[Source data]
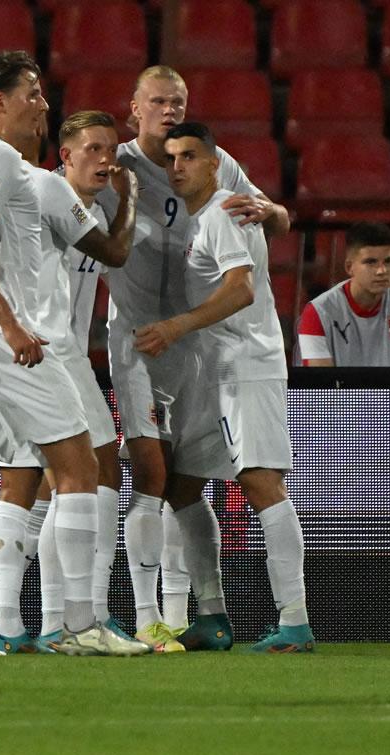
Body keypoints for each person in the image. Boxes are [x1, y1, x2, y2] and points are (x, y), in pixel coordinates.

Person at [0, 50, 125, 657]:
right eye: (32, 93)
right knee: (80, 467)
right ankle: (82, 624)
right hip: (0, 340)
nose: (42, 102)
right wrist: (10, 325)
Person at [99, 65, 290, 652]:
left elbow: (270, 216)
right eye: (157, 100)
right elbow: (43, 203)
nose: (169, 109)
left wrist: (276, 214)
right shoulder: (114, 163)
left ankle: (211, 611)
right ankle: (144, 615)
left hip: (202, 348)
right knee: (156, 477)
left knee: (191, 482)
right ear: (134, 108)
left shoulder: (212, 160)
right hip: (138, 341)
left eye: (177, 101)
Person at [0, 110, 148, 656]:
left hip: (52, 353)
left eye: (110, 149)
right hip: (41, 351)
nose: (106, 159)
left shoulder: (81, 210)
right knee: (86, 469)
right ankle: (72, 616)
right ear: (63, 156)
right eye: (92, 149)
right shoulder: (42, 194)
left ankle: (3, 610)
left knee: (40, 480)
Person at [135, 122, 313, 653]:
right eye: (171, 159)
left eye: (190, 156)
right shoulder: (200, 219)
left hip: (247, 366)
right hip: (212, 372)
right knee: (184, 486)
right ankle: (211, 615)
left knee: (261, 482)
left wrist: (174, 327)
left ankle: (295, 620)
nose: (178, 167)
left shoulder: (224, 214)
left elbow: (241, 291)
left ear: (216, 163)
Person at [297, 221, 390, 366]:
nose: (382, 271)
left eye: (388, 262)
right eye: (371, 262)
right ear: (349, 267)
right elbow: (320, 385)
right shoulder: (318, 313)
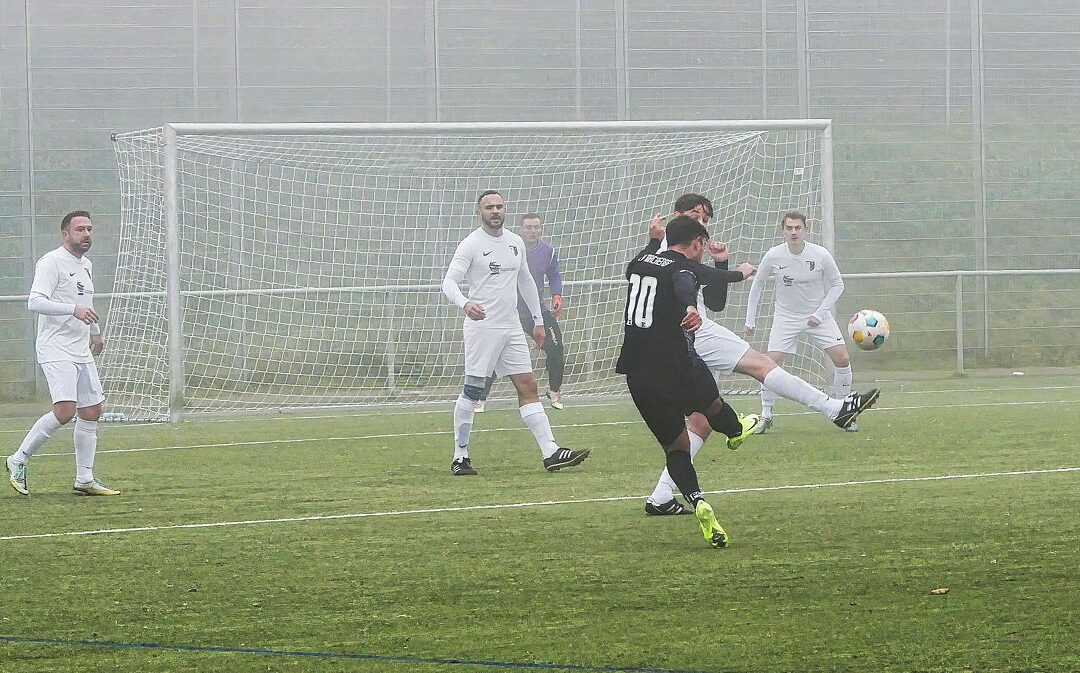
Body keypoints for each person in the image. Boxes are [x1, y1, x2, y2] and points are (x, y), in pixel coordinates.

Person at [642, 195, 879, 517]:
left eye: (706, 218)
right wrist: (735, 274)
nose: (702, 222)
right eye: (696, 215)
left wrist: (721, 262)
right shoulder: (667, 248)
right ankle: (835, 408)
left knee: (700, 423)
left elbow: (714, 302)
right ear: (678, 215)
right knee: (762, 363)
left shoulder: (690, 248)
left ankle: (660, 496)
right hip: (686, 333)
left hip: (687, 334)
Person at [617, 215, 761, 548]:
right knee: (712, 407)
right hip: (676, 367)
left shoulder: (641, 262)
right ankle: (736, 430)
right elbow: (695, 279)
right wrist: (739, 273)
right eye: (701, 245)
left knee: (676, 448)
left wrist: (653, 240)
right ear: (695, 243)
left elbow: (638, 266)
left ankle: (697, 501)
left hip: (637, 374)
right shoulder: (682, 267)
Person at [441, 191, 589, 476]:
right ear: (479, 211)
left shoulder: (515, 242)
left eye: (499, 206)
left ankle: (551, 452)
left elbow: (527, 282)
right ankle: (460, 456)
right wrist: (465, 303)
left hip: (511, 328)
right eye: (489, 207)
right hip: (482, 328)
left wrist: (538, 320)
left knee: (528, 385)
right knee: (473, 391)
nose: (495, 211)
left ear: (504, 210)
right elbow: (448, 282)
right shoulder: (471, 244)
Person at [5, 211, 120, 496]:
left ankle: (84, 479)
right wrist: (72, 310)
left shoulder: (86, 264)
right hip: (55, 347)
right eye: (80, 229)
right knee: (66, 410)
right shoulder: (51, 262)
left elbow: (86, 301)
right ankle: (17, 459)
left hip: (80, 347)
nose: (86, 234)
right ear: (65, 233)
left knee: (92, 410)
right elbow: (35, 302)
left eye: (89, 229)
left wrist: (95, 330)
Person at [744, 211, 856, 432]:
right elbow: (757, 285)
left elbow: (837, 285)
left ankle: (845, 412)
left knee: (842, 357)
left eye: (798, 228)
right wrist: (750, 319)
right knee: (770, 362)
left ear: (806, 230)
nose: (793, 232)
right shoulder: (774, 255)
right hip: (785, 317)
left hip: (818, 316)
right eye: (789, 228)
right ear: (783, 230)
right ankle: (766, 415)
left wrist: (820, 313)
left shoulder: (820, 254)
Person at [475, 213, 567, 412]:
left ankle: (554, 390)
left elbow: (554, 275)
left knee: (556, 348)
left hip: (538, 312)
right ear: (521, 229)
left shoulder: (548, 251)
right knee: (493, 352)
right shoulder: (508, 249)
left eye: (536, 227)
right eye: (528, 227)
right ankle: (480, 398)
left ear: (541, 229)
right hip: (508, 313)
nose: (532, 231)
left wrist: (557, 295)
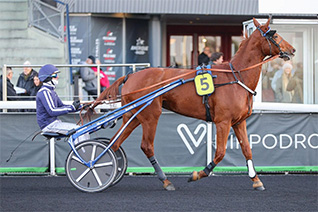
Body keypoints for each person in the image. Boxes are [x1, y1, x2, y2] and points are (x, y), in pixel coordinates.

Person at [36, 64, 89, 143]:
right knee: (79, 130)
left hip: (55, 123)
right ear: (47, 77)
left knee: (85, 129)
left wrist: (80, 107)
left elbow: (62, 106)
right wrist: (72, 108)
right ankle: (82, 153)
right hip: (49, 125)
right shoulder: (44, 92)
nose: (57, 77)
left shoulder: (51, 91)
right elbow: (52, 111)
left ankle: (86, 151)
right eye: (55, 75)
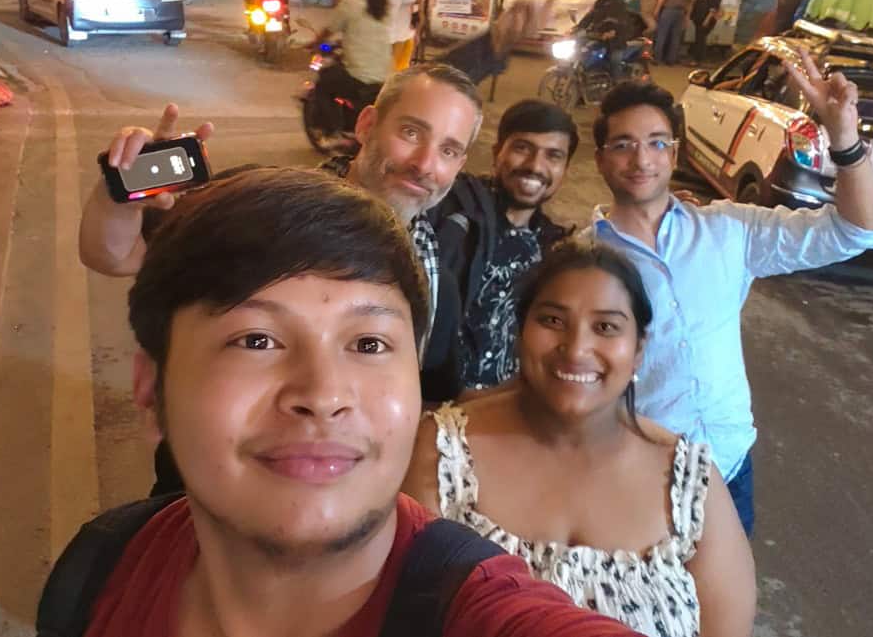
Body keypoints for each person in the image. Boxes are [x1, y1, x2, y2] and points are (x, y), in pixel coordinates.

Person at [75, 168, 645, 637]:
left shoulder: (484, 613)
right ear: (150, 386)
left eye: (369, 344)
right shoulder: (100, 570)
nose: (323, 396)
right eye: (256, 340)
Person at [79, 63, 485, 494]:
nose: (424, 164)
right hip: (205, 496)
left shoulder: (437, 278)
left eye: (448, 150)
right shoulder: (257, 210)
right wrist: (122, 193)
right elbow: (114, 254)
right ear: (367, 125)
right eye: (411, 132)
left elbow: (431, 399)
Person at [581, 58, 873, 535]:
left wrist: (844, 137)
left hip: (728, 468)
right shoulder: (581, 260)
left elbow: (856, 232)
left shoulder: (728, 230)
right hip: (634, 476)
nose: (642, 160)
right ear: (600, 159)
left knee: (729, 586)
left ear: (676, 154)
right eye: (623, 145)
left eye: (657, 143)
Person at [403, 239, 756, 637]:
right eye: (552, 320)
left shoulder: (691, 486)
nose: (576, 349)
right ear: (520, 332)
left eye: (605, 327)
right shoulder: (443, 452)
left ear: (639, 349)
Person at [429, 100, 578, 390]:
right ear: (497, 152)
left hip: (506, 406)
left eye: (553, 156)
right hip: (435, 399)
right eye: (522, 148)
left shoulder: (553, 249)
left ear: (565, 170)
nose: (535, 165)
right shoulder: (452, 211)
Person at [312, 0, 396, 133]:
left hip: (358, 77)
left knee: (323, 84)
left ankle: (334, 131)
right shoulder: (383, 6)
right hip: (384, 76)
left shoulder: (350, 4)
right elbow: (367, 35)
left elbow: (327, 33)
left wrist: (314, 44)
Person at [442, 0, 562, 85]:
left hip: (485, 54)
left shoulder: (499, 47)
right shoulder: (482, 45)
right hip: (474, 57)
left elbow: (530, 27)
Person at [575, 0, 646, 83]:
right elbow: (590, 16)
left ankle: (618, 84)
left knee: (614, 61)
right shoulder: (600, 3)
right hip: (599, 37)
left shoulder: (620, 5)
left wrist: (613, 32)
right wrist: (577, 27)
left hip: (616, 40)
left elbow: (621, 22)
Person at [653, 0, 695, 66]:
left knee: (662, 35)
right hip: (681, 13)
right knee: (675, 37)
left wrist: (657, 9)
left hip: (669, 10)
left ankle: (657, 59)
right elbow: (690, 2)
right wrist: (687, 16)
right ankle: (671, 60)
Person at [689, 0, 722, 64]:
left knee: (700, 40)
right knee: (699, 39)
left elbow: (713, 9)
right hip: (699, 19)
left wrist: (707, 20)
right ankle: (697, 58)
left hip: (706, 20)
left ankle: (697, 60)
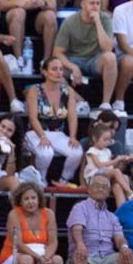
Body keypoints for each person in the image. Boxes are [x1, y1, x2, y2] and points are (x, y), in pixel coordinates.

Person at [68, 173, 133, 264]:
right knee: (78, 258)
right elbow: (77, 228)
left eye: (104, 187)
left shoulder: (112, 216)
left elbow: (119, 237)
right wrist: (80, 244)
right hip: (87, 255)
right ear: (89, 189)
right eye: (97, 185)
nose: (100, 189)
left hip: (107, 256)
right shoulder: (80, 208)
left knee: (131, 257)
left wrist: (124, 247)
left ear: (108, 192)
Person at [25, 58, 83, 186]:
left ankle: (64, 180)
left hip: (57, 133)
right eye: (54, 69)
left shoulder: (68, 91)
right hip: (36, 131)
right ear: (45, 72)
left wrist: (73, 136)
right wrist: (42, 136)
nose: (58, 72)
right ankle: (40, 178)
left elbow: (72, 116)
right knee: (46, 152)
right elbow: (33, 117)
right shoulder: (35, 90)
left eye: (61, 69)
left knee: (77, 151)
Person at [0, 182, 62, 264]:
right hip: (14, 255)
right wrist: (38, 258)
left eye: (33, 198)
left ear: (39, 199)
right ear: (20, 201)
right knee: (27, 260)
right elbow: (17, 243)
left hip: (42, 256)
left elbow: (53, 242)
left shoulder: (49, 214)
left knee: (57, 260)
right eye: (26, 199)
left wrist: (46, 258)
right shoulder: (14, 214)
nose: (31, 202)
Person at [0, 0, 58, 67]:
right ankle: (19, 60)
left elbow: (52, 5)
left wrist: (43, 3)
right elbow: (0, 4)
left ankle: (46, 61)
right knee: (19, 13)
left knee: (50, 16)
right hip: (12, 12)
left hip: (37, 14)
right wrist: (20, 3)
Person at [83, 121, 133, 207]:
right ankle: (129, 192)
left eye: (109, 140)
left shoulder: (107, 151)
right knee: (116, 172)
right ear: (94, 139)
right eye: (104, 140)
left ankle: (125, 209)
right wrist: (116, 160)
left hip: (105, 175)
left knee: (123, 179)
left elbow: (111, 167)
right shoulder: (92, 151)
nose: (107, 142)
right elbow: (100, 165)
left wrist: (124, 160)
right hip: (94, 177)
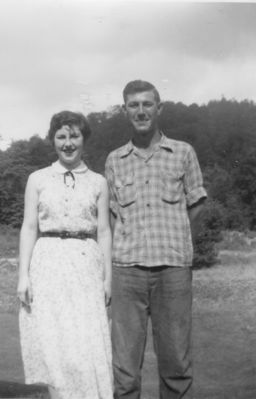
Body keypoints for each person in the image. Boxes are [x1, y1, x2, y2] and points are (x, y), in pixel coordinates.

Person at [105, 80, 207, 399]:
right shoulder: (114, 160)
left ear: (159, 108)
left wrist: (176, 238)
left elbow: (198, 205)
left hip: (172, 273)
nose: (141, 111)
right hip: (127, 272)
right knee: (124, 370)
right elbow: (110, 215)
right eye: (133, 105)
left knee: (176, 365)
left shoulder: (183, 153)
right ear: (125, 111)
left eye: (147, 104)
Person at [17, 111, 113, 399]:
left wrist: (108, 279)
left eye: (74, 136)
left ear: (84, 140)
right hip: (47, 265)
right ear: (53, 140)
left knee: (85, 343)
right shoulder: (37, 179)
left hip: (85, 264)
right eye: (61, 136)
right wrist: (23, 276)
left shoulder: (98, 182)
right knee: (54, 343)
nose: (68, 143)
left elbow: (105, 231)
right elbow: (30, 227)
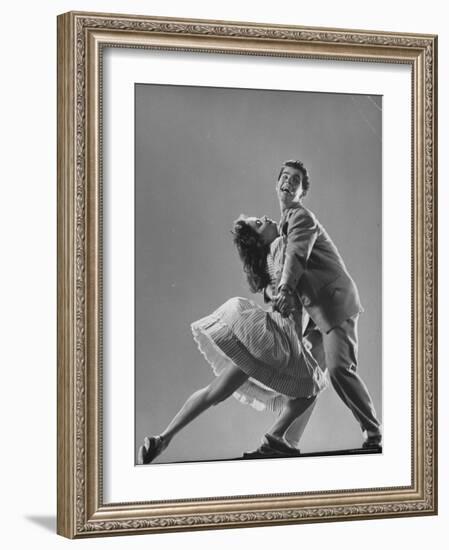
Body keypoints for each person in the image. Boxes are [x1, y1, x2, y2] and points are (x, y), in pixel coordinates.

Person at [137, 215, 328, 465]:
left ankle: (163, 438)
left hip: (266, 338)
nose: (265, 219)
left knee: (215, 391)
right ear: (260, 240)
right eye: (259, 223)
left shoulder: (270, 262)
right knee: (312, 386)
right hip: (280, 339)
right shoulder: (281, 246)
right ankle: (277, 437)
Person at [271, 159, 382, 449]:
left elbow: (297, 256)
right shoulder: (285, 226)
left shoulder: (300, 217)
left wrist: (283, 288)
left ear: (301, 193)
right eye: (284, 177)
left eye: (296, 180)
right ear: (276, 183)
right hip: (319, 316)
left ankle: (374, 433)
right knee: (304, 378)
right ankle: (286, 441)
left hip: (335, 307)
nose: (288, 182)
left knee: (339, 371)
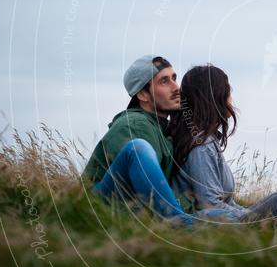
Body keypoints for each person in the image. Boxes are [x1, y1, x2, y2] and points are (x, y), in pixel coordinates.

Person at [169, 64, 277, 226]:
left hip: (222, 217)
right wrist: (248, 217)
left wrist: (248, 213)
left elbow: (227, 202)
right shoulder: (202, 145)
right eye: (227, 91)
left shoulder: (204, 139)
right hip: (208, 221)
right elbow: (209, 204)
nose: (231, 98)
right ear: (214, 98)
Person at [82, 54, 196, 226]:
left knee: (217, 214)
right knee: (138, 148)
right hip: (94, 208)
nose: (176, 88)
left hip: (133, 208)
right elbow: (135, 192)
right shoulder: (135, 125)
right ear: (143, 94)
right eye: (164, 81)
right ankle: (181, 224)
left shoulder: (159, 128)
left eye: (174, 78)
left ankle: (244, 220)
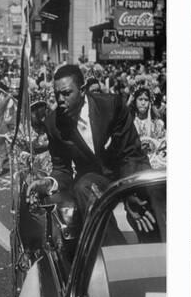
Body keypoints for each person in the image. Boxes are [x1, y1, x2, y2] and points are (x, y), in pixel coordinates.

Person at [27, 64, 155, 239]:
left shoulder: (112, 105)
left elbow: (130, 153)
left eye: (66, 93)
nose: (60, 99)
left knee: (150, 192)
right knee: (82, 186)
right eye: (57, 94)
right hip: (95, 180)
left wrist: (129, 191)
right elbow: (62, 170)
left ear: (82, 90)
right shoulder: (53, 124)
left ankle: (158, 250)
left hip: (129, 170)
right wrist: (49, 183)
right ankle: (114, 251)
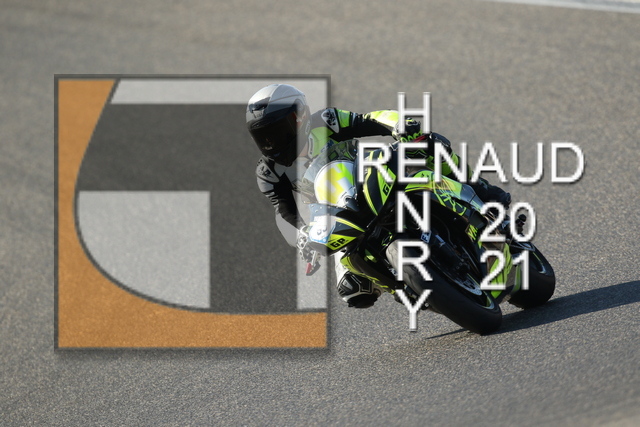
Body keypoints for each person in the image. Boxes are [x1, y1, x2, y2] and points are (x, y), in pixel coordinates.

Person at [246, 84, 510, 309]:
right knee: (354, 290)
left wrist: (398, 124)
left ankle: (482, 192)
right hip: (335, 213)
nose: (271, 143)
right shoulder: (268, 173)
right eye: (263, 137)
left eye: (277, 131)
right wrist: (302, 235)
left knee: (427, 144)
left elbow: (370, 120)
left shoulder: (325, 121)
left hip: (371, 178)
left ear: (300, 116)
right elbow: (283, 210)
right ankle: (405, 286)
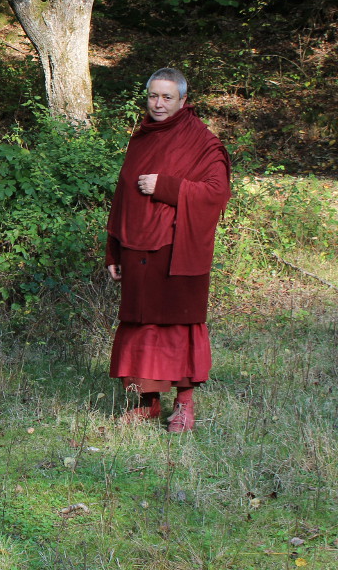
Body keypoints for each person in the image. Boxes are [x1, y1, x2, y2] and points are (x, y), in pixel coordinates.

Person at [106, 68, 231, 433]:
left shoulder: (202, 141)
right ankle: (148, 404)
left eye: (167, 97)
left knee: (179, 326)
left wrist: (167, 186)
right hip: (136, 247)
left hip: (177, 249)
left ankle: (184, 406)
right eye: (153, 96)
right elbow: (123, 197)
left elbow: (215, 193)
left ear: (182, 100)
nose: (158, 104)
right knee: (141, 327)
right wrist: (113, 251)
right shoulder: (142, 138)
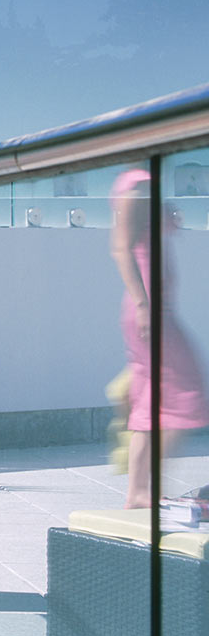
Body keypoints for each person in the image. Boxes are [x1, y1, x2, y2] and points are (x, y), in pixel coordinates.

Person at [111, 166, 208, 510]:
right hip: (150, 310)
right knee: (182, 392)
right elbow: (122, 248)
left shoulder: (147, 183)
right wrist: (142, 304)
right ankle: (140, 490)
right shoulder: (135, 183)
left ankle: (142, 489)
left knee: (163, 398)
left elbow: (168, 226)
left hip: (159, 309)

**TASK GOAL**
From the data above, output exactly the lines between the one containing "left knee: (528, 385)" and the one containing "left eye: (89, 229)", counting both of them.

**TASK OUTPUT**
left knee: (528, 385)
right knee: (473, 391)
nose: (495, 211)
left ear: (504, 210)
right elbow: (448, 282)
right shoulder: (471, 244)
Person at [5, 211, 120, 496]:
left ankle: (84, 479)
right wrist: (72, 310)
left shoulder: (86, 264)
right hip: (55, 347)
right eye: (80, 229)
right knee: (66, 410)
right shoulder: (51, 262)
left elbow: (86, 301)
right ankle: (17, 459)
left hip: (80, 347)
nose: (86, 234)
right ear: (65, 233)
left knee: (92, 410)
right elbow: (35, 302)
left eye: (89, 229)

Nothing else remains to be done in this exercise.